Mas não. No buraco escuro da janela distinguia-se o rosto moreno e a juba de Concha, espreitando para fora como um animal que saísse da toca, enquanto fazia as tortillas. Tortillas são uma espécie de filhos de milho. Preparam-nas batendo a massa na palma da mão até adquirir a lisura e leveza necessárias. Pouco depois do meio-dia via-se sair fumo pela janela: Concha lançava as tortillas cruas na frigideira de barro colocada sobre o lume.
Então Ezequiel aparecia, de manta sobre o ombro, chapéu de palha de grandes abas enroladas, pronto a comer as tortillas. No entanto, se trabalhava no campo, só chegava ao cair da noite. Sentava-se no degrau da porta e as mulheres serviam-no e iam-lhe buscar água como se ele fosse um rei. E ouvia-se-lhe a voz rouca dando ordens em tom calmo.
Porque, apesar do seu ar sereno e meigo, tomava uma entoação imperiosa desde que se dirigisse à mãe ou às irmãs. Prerrogativa de macho, que dava a Kate vontade de zombar do rapaz.
A hora da refeição era para Kate um dos seus tormentos.
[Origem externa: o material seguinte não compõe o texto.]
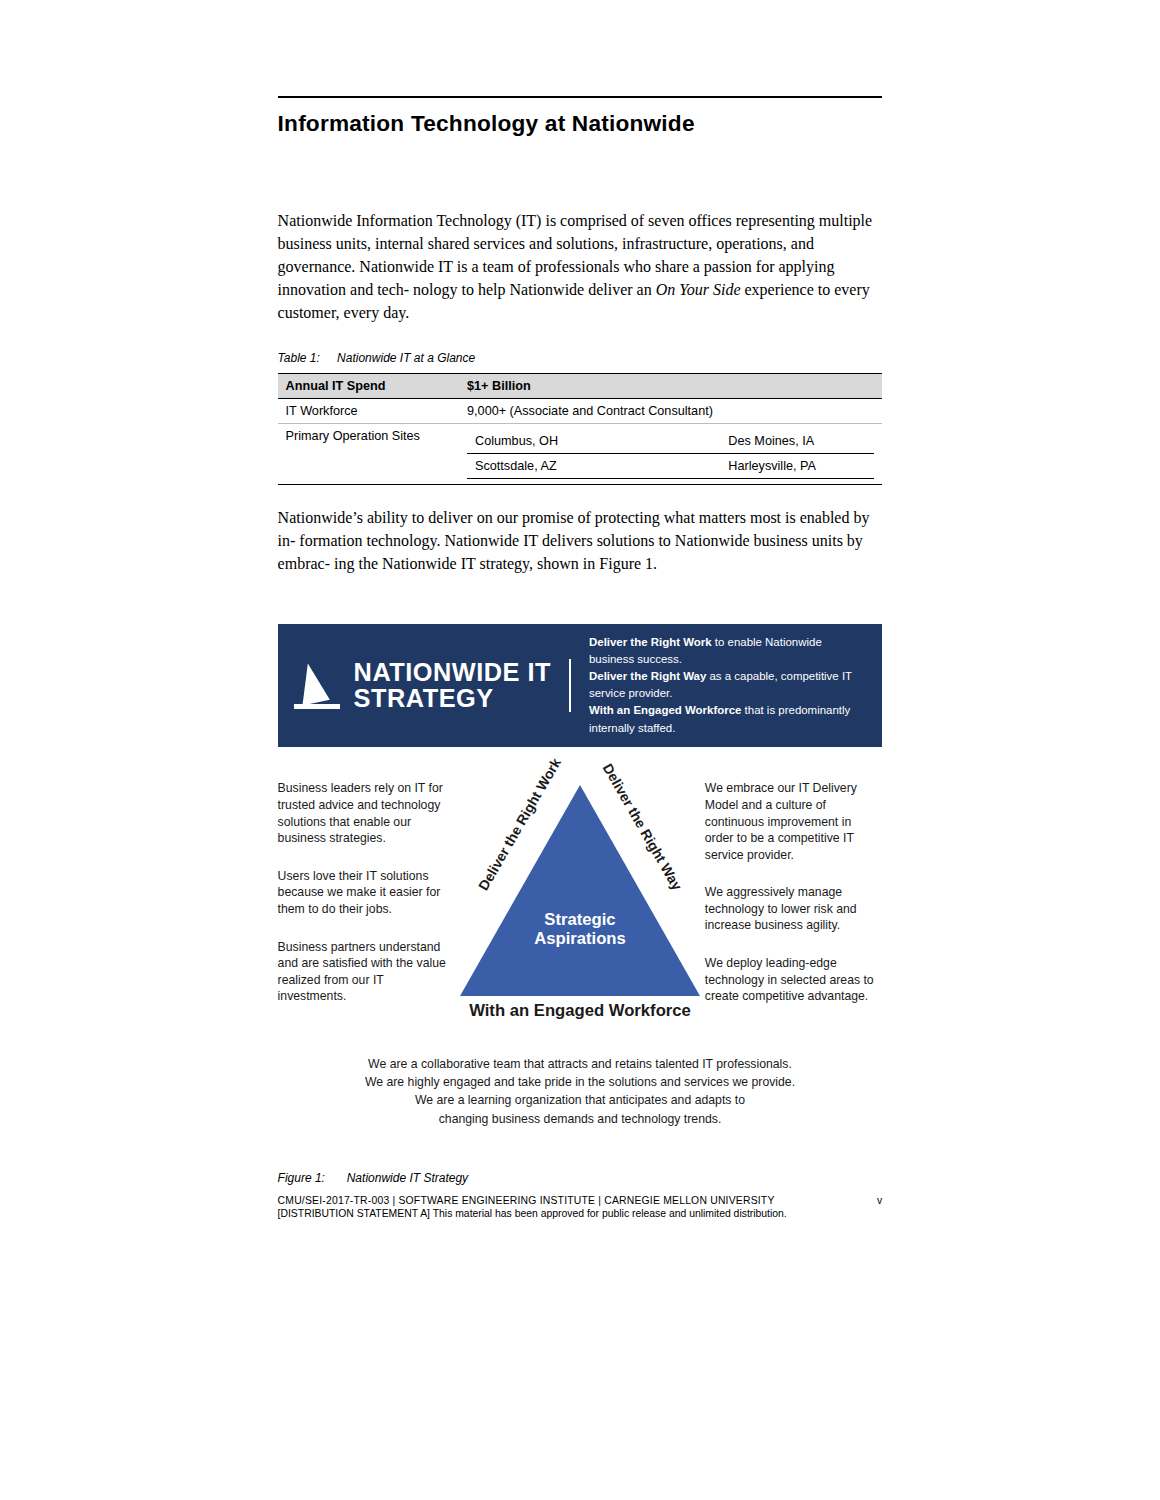Information Technology at Nationwide
Nationwide Information Technology (IT) is comprised of seven offices representing multiple business units, internal shared services and solutions, infrastructure, operations, and governance. Nationwide IT is a team of professionals who share a passion for applying innovation and tech- nology to help Nationwide deliver an On Your Side experience to every customer, every day.
Table 1: Nationwide IT at a Glance
| Annual IT Spend | $1+ Billion |
| IT Workforce | 9,000+ (Associate and Contract Consultant) |
| Primary Operation Sites | / Columbus, OH / Des Moines, IA / / Scottsdale, AZ / Harleysville, PA / |
Nationwide’s ability to deliver on our promise of protecting what matters most is enabled by in- formation technology. Nationwide IT delivers solutions to Nationwide business units by embrac- ing the Nationwide IT strategy, shown in Figure 1.
NATIONWIDE IT
STRATEGY
Deliver the Right Work to enable Nationwide business success.
Deliver the Right Way as a capable, competitive IT service provider.
With an Engaged Workforce that is predominantly internally staffed.
Business leaders rely on IT for trusted advice and technology solutions that enable our business strategies.
Users love their IT solutions because we make it easier for them to do their jobs.
Business partners understand and are satisfied with the value realized from our IT investments.
Strategic
Aspirations
Deliver the Right Work
Deliver the Right Way
With an Engaged Workforce
We embrace our IT Delivery Model and a culture of continuous improvement in order to be a competitive IT service provider.
We aggressively manage technology to lower risk and increase business agility.
We deploy leading-edge technology in selected areas to create competitive advantage.
We are a collaborative team that attracts and retains talented IT professionals.
We are highly engaged and take pride in the solutions and services we provide.
We are a learning organization that anticipates and adapts to
changing business demands and technology trends.
Figure 1: Nationwide IT Strategy
CMU/SEI-2017-TR-003 | SOFTWARE ENGINEERING INSTITUTE | CARNEGIE MELLON UNIVERSITY v
[DISTRIBUTION STATEMENT A] This material has been approved for public release and unlimited distribution.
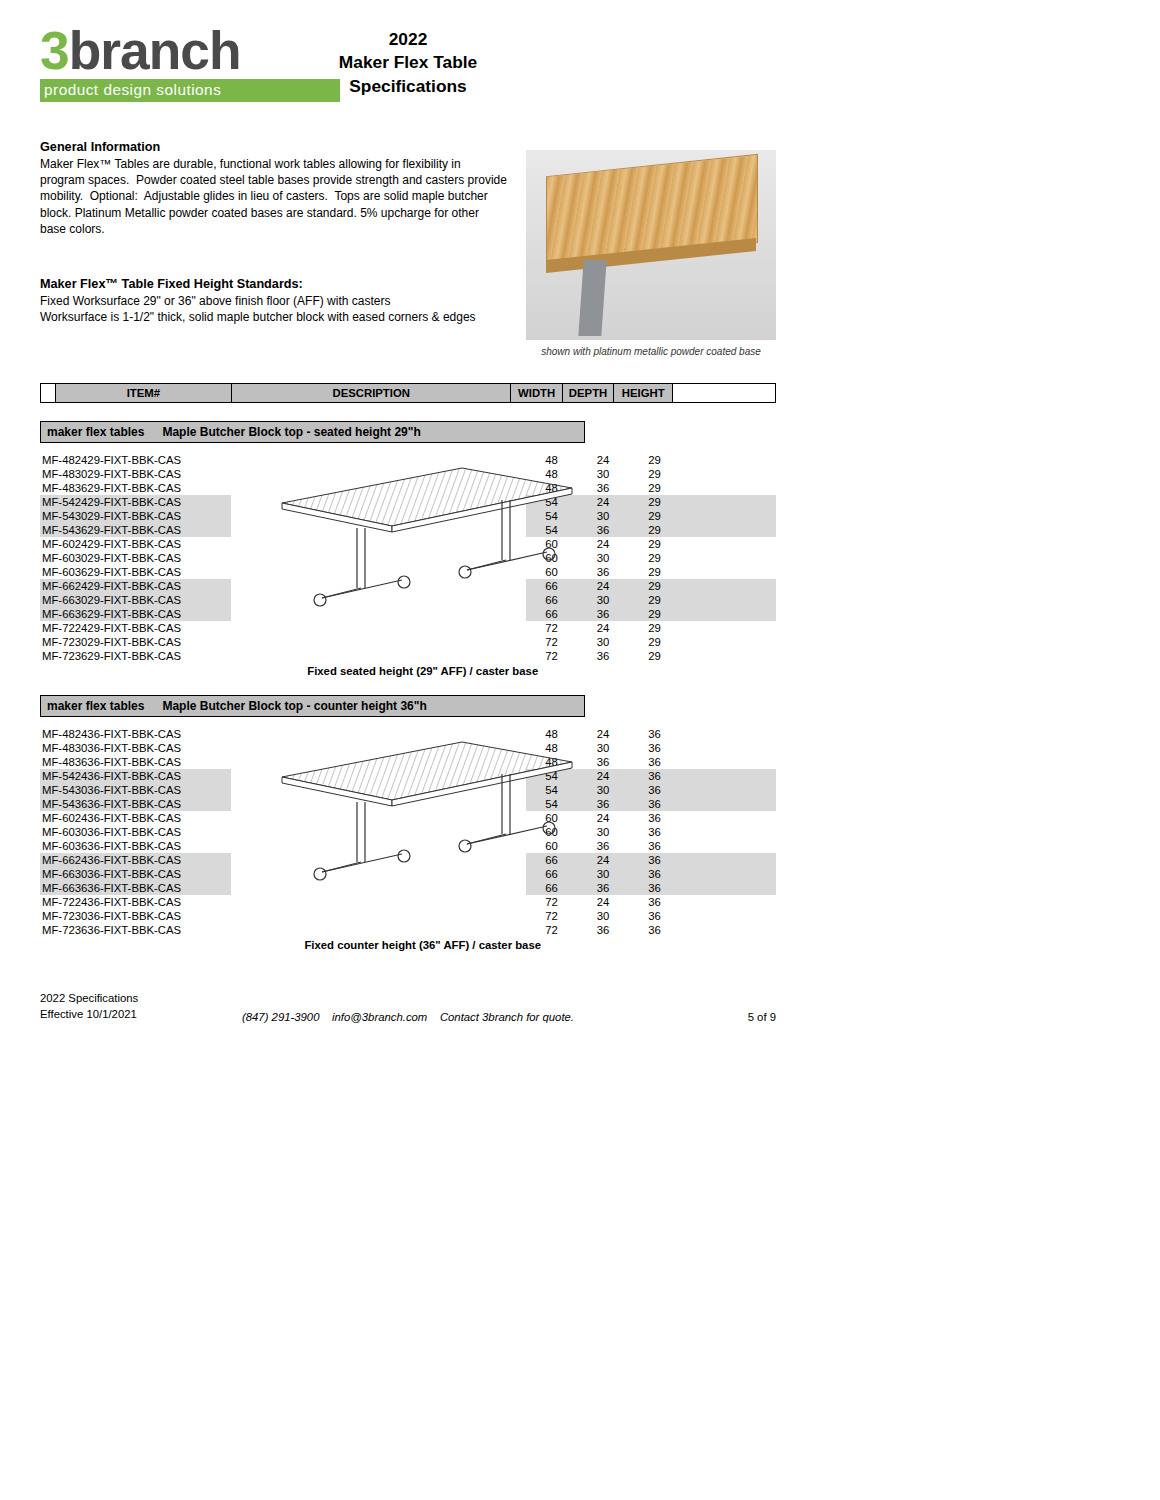3 branch
product design solutions
2022
Maker Flex Table
Specifications
shown with platinum metallic powder coated base
General Information
Maker Flex™ Tables are durable, functional work tables allowing for flexibility in program spaces. Powder coated steel table bases provide strength and casters provide mobility. Optional: Adjustable glides in lieu of casters. Tops are solid maple butcher block. Platinum Metallic powder coated bases are standard. 5% upcharge for other base colors.
Maker Flex™ Table Fixed Height Standards:
Fixed Worksurface 29" or 36" above finish floor (AFF) with casters
Worksurface is 1-1/2" thick, solid maple butcher block with eased corners & edges
| | ITEM# | DESCRIPTION | WIDTH | DEPTH | HEIGHT | |
maker flex tablesMaple Butcher Block top - seated height 29"h
| MF-482429-FIXT-BBK-CAS | | 48 | 24 | 29 | |
| MF-483029-FIXT-BBK-CAS | 48 | 30 | 29 | |
| MF-483629-FIXT-BBK-CAS | 48 | 36 | 29 | |
| MF-542429-FIXT-BBK-CAS | 54 | 24 | 29 | |
| MF-543029-FIXT-BBK-CAS | 54 | 30 | 29 | |
| MF-543629-FIXT-BBK-CAS | 54 | 36 | 29 | |
| MF-602429-FIXT-BBK-CAS | 60 | 24 | 29 | |
| MF-603029-FIXT-BBK-CAS | 60 | 30 | 29 | |
| MF-603629-FIXT-BBK-CAS | 60 | 36 | 29 | |
| MF-662429-FIXT-BBK-CAS | 66 | 24 | 29 | |
| MF-663029-FIXT-BBK-CAS | 66 | 30 | 29 | |
| MF-663629-FIXT-BBK-CAS | 66 | 36 | 29 | |
| MF-722429-FIXT-BBK-CAS | 72 | 24 | 29 | |
| MF-723029-FIXT-BBK-CAS | 72 | 30 | 29 | |
| MF-723629-FIXT-BBK-CAS | 72 | 36 | 29 | |
Fixed seated height (29" AFF) / caster base
maker flex tablesMaple Butcher Block top - counter height 36"h
| MF-482436-FIXT-BBK-CAS | | 48 | 24 | 36 | |
| MF-483036-FIXT-BBK-CAS | 48 | 30 | 36 | |
| MF-483636-FIXT-BBK-CAS | 48 | 36 | 36 | |
| MF-542436-FIXT-BBK-CAS | 54 | 24 | 36 | |
| MF-543036-FIXT-BBK-CAS | 54 | 30 | 36 | |
| MF-543636-FIXT-BBK-CAS | 54 | 36 | 36 | |
| MF-602436-FIXT-BBK-CAS | 60 | 24 | 36 | |
| MF-603036-FIXT-BBK-CAS | 60 | 30 | 36 | |
| MF-603636-FIXT-BBK-CAS | 60 | 36 | 36 | |
| MF-662436-FIXT-BBK-CAS | 66 | 24 | 36 | |
| MF-663036-FIXT-BBK-CAS | 66 | 30 | 36 | |
| MF-663636-FIXT-BBK-CAS | 66 | 36 | 36 | |
| MF-722436-FIXT-BBK-CAS | 72 | 24 | 36 | |
| MF-723036-FIXT-BBK-CAS | 72 | 30 | 36 | |
| MF-723636-FIXT-BBK-CAS | 72 | 36 | 36 | |
Fixed counter height (36" AFF) / caster base
2022 Specifications
Effective 10/1/2021
(847) 291-3900 info@3branch.com Contact 3branch for quote.
5 of 9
Apresentavam-lhe sopa muito quente e gordurosa, arroz apimentado, também gorduroso e fumegante, a inevitável carne nadando em gordura. Seguiam-se calabacitas, ou beringelas, salada, e o enorme cabaz de fruta. E, inundando tudo isso, o ardente sol tropical dos fins de Maio.
De tarde, o calor aumentava. Juana ia com as filhas lavar a loiça no lago. Agachadas sobre as pedras, agitavam na água cada prato, cada colher e cada garfo, e punham tudo a secar ao sol. Depois, enquanto Juana lavava uma ou duas rodilhas, as filhas banhavam-se no lago.
Jesus, o primogénito, costumava vir à tarde regar o jardim. Mas esse comia no hotel, onde prestava diversos serviços, trabalhando até às dez da noite por um salário de vinte e dois pesos, ou seja, onze dólares por mês. Usava camisa preta, e a cabeleira abundante tombava-lhe na testa baixa. Apesar da camisa fascista, possuía o espírito sarcástico e crítico dos socialistas, o espírito que vem do instinto de destruição.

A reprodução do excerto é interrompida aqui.